On October 18, two days before the 44th anniversary of President Richard Nixon’s infamous Saturday Night Massacre, NYU Law’s Brennan Center for Justice hosted “Lessons from Watergate for the Trump Era,” a discussion with two key figures involved in the events surrounding Nixon’s downfall.
Recent public discourse has made much of the parallels between the administrations of Nixon and President Donald Trump, including the appointment of a special prosecutor to investigate potential wrongdoing in the executive branch, the ousting of top Justice Department officials, and an often-adversarial commander-in-chief. “We believe that our systems of democracy, the systems by which we have stayed free for over two centuries, are badly broken, are corroded…. But this is not the only time in our country’s history when those systems have been at risk,” said Michael Waldman ’87, the Brennan Center’s president, in his introduction.

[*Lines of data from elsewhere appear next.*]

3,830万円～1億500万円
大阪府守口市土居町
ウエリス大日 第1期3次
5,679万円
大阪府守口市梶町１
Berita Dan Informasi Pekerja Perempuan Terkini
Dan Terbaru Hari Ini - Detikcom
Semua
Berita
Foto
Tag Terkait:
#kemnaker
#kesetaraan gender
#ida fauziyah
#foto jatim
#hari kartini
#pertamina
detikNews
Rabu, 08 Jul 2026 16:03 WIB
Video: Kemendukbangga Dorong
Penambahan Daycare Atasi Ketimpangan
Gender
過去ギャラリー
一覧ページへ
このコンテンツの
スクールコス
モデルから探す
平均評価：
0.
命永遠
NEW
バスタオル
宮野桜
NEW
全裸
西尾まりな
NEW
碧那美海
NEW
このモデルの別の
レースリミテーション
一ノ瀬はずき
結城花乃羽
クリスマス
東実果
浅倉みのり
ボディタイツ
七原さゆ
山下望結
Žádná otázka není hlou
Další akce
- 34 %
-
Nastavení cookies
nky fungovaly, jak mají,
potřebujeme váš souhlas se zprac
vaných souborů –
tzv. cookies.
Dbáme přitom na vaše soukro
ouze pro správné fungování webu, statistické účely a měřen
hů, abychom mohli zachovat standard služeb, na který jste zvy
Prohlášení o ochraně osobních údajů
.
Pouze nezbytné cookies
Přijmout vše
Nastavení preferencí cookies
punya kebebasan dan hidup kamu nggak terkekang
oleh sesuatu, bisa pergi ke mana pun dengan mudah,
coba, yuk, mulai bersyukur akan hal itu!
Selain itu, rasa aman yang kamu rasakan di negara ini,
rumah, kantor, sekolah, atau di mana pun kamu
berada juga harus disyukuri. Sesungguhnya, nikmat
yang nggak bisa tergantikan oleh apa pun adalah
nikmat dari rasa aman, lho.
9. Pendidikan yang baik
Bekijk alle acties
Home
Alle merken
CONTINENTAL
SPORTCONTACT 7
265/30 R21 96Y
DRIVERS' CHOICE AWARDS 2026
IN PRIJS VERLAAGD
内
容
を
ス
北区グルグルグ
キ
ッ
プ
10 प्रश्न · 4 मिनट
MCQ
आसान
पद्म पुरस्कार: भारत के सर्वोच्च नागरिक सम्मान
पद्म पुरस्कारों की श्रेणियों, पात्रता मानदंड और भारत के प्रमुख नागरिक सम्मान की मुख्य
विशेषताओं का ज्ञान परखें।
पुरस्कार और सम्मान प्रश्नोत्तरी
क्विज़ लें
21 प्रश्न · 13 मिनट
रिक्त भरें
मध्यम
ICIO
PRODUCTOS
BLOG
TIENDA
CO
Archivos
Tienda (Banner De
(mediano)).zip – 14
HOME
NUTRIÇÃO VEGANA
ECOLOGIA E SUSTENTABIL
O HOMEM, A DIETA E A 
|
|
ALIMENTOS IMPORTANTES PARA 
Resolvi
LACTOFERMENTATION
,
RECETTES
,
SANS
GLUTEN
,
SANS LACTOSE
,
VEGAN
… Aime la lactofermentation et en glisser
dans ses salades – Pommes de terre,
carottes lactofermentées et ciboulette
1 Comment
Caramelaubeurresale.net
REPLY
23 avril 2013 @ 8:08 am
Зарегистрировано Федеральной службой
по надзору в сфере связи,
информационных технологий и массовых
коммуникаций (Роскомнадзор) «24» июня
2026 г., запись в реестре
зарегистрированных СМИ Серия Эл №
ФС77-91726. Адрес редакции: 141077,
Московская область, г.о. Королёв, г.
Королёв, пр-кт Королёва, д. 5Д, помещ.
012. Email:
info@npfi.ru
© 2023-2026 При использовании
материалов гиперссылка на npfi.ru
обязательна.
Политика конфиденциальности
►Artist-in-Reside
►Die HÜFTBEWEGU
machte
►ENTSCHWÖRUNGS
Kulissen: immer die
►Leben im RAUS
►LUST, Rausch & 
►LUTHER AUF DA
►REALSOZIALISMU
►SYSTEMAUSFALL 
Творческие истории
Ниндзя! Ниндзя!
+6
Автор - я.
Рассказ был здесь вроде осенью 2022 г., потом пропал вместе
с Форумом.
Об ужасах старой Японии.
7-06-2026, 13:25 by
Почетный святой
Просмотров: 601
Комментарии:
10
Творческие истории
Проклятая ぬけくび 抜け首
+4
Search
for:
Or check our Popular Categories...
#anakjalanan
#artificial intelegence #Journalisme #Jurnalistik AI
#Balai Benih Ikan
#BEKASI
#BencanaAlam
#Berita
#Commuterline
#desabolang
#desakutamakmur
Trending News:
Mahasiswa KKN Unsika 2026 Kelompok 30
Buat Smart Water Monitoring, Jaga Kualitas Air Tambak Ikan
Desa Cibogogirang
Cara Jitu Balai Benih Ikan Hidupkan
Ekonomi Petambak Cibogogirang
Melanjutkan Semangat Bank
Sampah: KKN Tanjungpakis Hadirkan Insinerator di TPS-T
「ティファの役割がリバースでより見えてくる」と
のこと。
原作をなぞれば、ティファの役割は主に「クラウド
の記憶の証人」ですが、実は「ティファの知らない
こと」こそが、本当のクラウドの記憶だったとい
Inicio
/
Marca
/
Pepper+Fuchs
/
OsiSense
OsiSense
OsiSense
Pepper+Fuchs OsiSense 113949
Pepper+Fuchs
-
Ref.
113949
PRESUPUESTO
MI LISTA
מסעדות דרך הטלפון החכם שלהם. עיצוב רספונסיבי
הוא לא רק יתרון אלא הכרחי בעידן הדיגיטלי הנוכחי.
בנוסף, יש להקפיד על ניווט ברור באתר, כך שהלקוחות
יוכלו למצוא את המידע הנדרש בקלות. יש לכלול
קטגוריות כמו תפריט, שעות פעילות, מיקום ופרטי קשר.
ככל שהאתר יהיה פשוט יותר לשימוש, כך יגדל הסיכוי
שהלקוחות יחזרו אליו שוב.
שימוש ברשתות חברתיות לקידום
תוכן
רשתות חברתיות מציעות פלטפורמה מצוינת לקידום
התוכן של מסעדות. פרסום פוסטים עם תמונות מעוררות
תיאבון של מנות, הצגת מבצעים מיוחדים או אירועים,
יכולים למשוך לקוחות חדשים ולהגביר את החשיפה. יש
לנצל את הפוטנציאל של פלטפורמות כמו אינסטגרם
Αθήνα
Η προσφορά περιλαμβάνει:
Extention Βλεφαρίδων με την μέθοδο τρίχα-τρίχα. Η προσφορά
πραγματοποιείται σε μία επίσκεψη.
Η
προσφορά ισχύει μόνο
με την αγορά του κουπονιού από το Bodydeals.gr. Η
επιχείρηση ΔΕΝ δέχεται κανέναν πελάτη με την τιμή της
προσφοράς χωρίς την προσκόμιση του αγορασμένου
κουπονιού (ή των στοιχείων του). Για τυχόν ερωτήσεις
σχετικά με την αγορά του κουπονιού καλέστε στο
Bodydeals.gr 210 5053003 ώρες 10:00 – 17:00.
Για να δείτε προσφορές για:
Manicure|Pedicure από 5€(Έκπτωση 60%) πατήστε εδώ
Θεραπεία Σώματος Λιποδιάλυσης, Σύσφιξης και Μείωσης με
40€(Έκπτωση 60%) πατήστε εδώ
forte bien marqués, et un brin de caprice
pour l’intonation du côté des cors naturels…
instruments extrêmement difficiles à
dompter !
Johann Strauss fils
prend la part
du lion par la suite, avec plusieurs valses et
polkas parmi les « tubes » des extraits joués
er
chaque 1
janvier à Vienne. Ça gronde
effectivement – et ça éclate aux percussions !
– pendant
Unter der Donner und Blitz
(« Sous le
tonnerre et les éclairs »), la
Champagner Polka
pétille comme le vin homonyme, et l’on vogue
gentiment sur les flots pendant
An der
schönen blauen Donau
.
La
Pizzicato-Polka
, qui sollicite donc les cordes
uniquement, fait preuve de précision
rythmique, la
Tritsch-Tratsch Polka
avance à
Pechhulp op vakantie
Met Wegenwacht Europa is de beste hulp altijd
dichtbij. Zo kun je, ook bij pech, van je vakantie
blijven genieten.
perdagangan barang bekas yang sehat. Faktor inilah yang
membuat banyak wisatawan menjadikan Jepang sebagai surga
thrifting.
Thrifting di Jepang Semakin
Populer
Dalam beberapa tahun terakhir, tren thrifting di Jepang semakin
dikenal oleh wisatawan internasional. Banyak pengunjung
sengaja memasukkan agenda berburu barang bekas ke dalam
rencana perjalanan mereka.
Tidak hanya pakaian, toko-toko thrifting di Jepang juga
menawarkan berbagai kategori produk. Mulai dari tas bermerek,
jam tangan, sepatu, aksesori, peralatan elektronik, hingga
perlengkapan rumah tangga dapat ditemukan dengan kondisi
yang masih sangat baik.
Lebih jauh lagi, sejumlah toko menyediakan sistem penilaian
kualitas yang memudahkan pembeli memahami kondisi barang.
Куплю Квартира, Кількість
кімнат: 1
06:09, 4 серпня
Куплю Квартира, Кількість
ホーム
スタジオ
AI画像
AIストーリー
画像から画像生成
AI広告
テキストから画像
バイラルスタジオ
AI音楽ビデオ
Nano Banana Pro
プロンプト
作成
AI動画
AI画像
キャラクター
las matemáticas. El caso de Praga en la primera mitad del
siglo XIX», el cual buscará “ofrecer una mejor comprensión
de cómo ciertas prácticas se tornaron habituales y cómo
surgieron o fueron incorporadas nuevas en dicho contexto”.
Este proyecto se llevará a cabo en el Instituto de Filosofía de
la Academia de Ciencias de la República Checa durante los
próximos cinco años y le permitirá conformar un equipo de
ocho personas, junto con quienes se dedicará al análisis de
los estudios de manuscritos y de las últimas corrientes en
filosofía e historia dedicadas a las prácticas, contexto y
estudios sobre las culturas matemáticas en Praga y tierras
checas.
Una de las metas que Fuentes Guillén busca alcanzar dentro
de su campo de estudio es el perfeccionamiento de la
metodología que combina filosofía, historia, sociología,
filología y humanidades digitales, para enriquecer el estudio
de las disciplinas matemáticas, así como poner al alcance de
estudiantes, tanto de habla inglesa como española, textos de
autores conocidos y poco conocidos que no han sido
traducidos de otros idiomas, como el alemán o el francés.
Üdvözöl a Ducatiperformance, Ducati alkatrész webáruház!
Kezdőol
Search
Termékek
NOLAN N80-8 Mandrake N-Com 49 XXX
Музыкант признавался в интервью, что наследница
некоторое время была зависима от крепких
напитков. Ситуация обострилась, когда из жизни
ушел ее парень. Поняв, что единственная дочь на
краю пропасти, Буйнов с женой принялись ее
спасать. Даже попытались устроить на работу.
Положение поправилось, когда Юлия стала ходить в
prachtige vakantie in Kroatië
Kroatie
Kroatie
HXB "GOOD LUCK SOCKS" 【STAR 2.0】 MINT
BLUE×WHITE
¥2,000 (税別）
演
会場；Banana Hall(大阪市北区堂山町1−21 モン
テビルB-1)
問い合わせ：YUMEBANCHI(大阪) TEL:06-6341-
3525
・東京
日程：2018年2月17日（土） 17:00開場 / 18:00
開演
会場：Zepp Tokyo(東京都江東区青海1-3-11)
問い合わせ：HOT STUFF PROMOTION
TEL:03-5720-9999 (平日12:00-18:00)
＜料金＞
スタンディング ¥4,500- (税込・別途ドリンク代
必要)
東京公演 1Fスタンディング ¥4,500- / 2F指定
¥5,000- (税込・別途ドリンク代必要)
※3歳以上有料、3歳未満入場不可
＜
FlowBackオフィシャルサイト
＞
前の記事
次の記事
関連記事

John Dean, Nixon’s White House counsel, was deeply involved in the Watergate cover-up before ultimately cooperating with investigators; his testimony before the US Senate Watergate Committee helped bring down numerous administration officials, including Nixon himself. He began his comments at the Brennan Center event with humor; noting a piano in the room, he said, “I only sing in front of Senate committees.”
Dean stressed both the parallels and contrasts between Nixon and Trump. Invoking the classification system of presidents’ worldviews created by political scientist James David Barber, Dean pointed out that both Nixon and Trump would be classified as “active-negatives,” presidents who, while aggressive in their powerful role, “don’t like and don’t have any self-satisfaction in the job they’re doing.” He added that such administrations “are typically failed presidencies.”
Elizabeth Holtzman, who served on the US House Judiciary Committee during the Nixon impeachment proceedings, said that she considered presidential character to be more determinative than personality. “I don’t know if President Trump can tell the difference between what’s true and what’s not true,” she said. “I don’t know how his mentation works. I don’t know what he can absorb.”
Holtzman made an implicit parallel between the 1970s and now in describing how, despite a series of revelations about the Nixon administration’s bad acts, impeachment was not a serious option for Congress before the Saturday Night Massacre, when Nixon’s attempts to have Special Prosecutor Archibald Cox fired resulted in the resignations of both the attorney general and the deputy attorney general. “Maybe it’s because the public wasn’t demanding any movement, and the enormous and maybe a justifiable inertia not to move quickly or improvidently or imprudently on impeachment,” she said, asserting that when the public did react, so did legislators.
Echoing Holtzman’s point, Dean added, “The lesson is it takes an awful lot of inertia, it takes an awful lot of public attention, and it probably takes a triggering event to start an impeachment proceeding in modern times.”